Alexandria Sage/Tesla
In demand
  • Oliver Staley
By Oliver Staley

Business & culture editor

Published This article is more than 2 years old.

Elon Musk is serious about getting Tesla’s cars into the hands of its customers as soon as possible. So serious the company he founded is selling $2 billion in stock—including more than $500 million of Musk’s personal stake—to make it happen.

The company announced its plans in a regulatory filing today after the market closed. Shares fell in after-market trading, then rebounded.

In a quarterly earnings call two weeks ago, Musk signaled the company would invest in production of the new Model 3, the $35,000 sedan it debuted this year:

“What we’re trying to do is get as many electric cars on road as possible. What’s the limiting factor? Product,” Musk said on the call. “We need to be the world’s best in manufacturing. That’s what we’re hell-bent on doing.”

In its filing, Tesla didn’t say precisely how it would deploy the $1.4 billion to $1.7 billion in cash it expects to raise, after underwriting expenses and discounts, but promised it would “accelerate the production ramp of Model 3” and move up its goal of building 500,000 cars from 2020 until 2018. The first cars will be delivered late next year.

Tesla’s confidence is based on the 373,000 deposits it received from customers eager to get their hands on the car.
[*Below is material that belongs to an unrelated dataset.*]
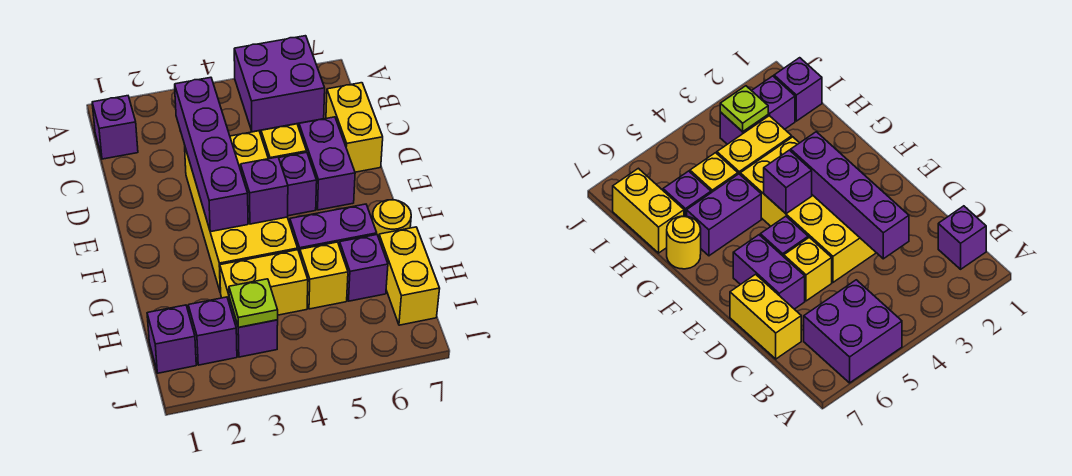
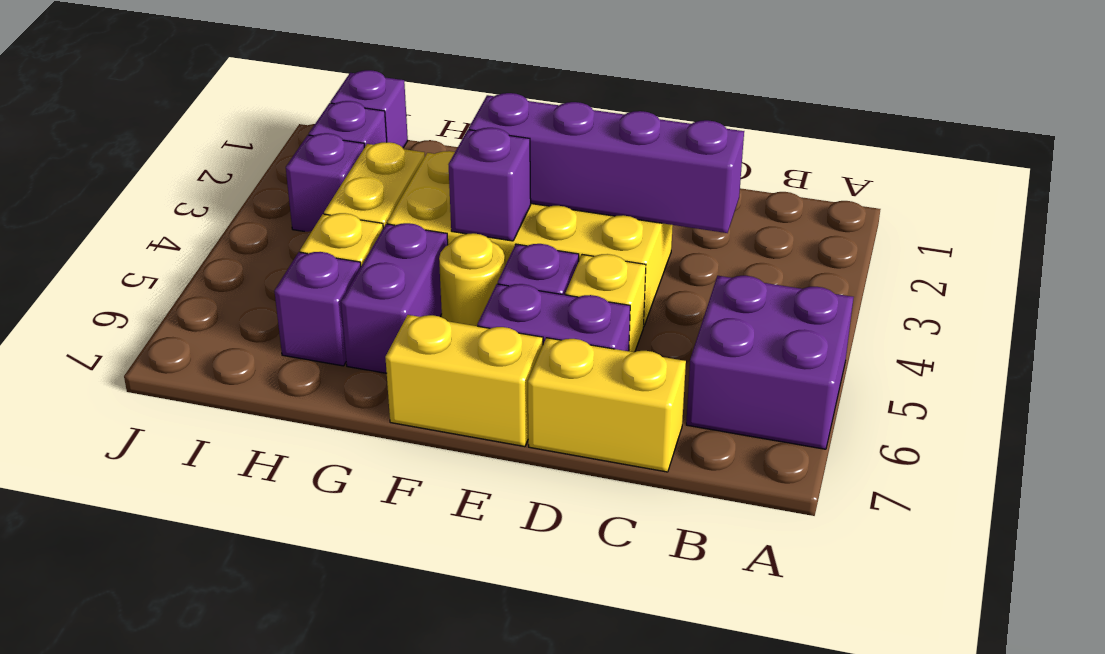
purple 1x1 brick [92,96,138,159] -> none
yellow 1x1 round brick [372,200,411,238] -> yellow 1x1 round brick moved to [439,233,505,326]
yellow 1x2 brick [379,227,440,325] -> yellow 1x2 brick moved to [385,315,543,447]
lime 1x1 plate [229,279,278,327] -> none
Presumably, driver interest can only rise once Model 3 hits the road. The company indulged in some chest-thumping in its filing:

We have obtained this level of reservations without any advertising or paid endorsements, with only a few social media posts leading up to the March 31st unveiling, without anybody but those who were in attendance on March 31st having had an opportunity to test drive the car, without yet publicly disclosing numerous features about the car, and with almost no attempt to drive customers to make Model 3 reservations since the week following the March 31st unveiling. If we wanted to, we believe that we could further increase the number of Model 3 reservations with minimal effort, but believe it is better to guide customers to purchase products currently in production.

Tesla’s biggest risk may be disappointing its fans with late deliveries or poor craftsmanship. It has a history of manufacturing delays.  Investing in production to guarantee it gets high-quality cars on the road sooner rather than later seems like a shrewd decision.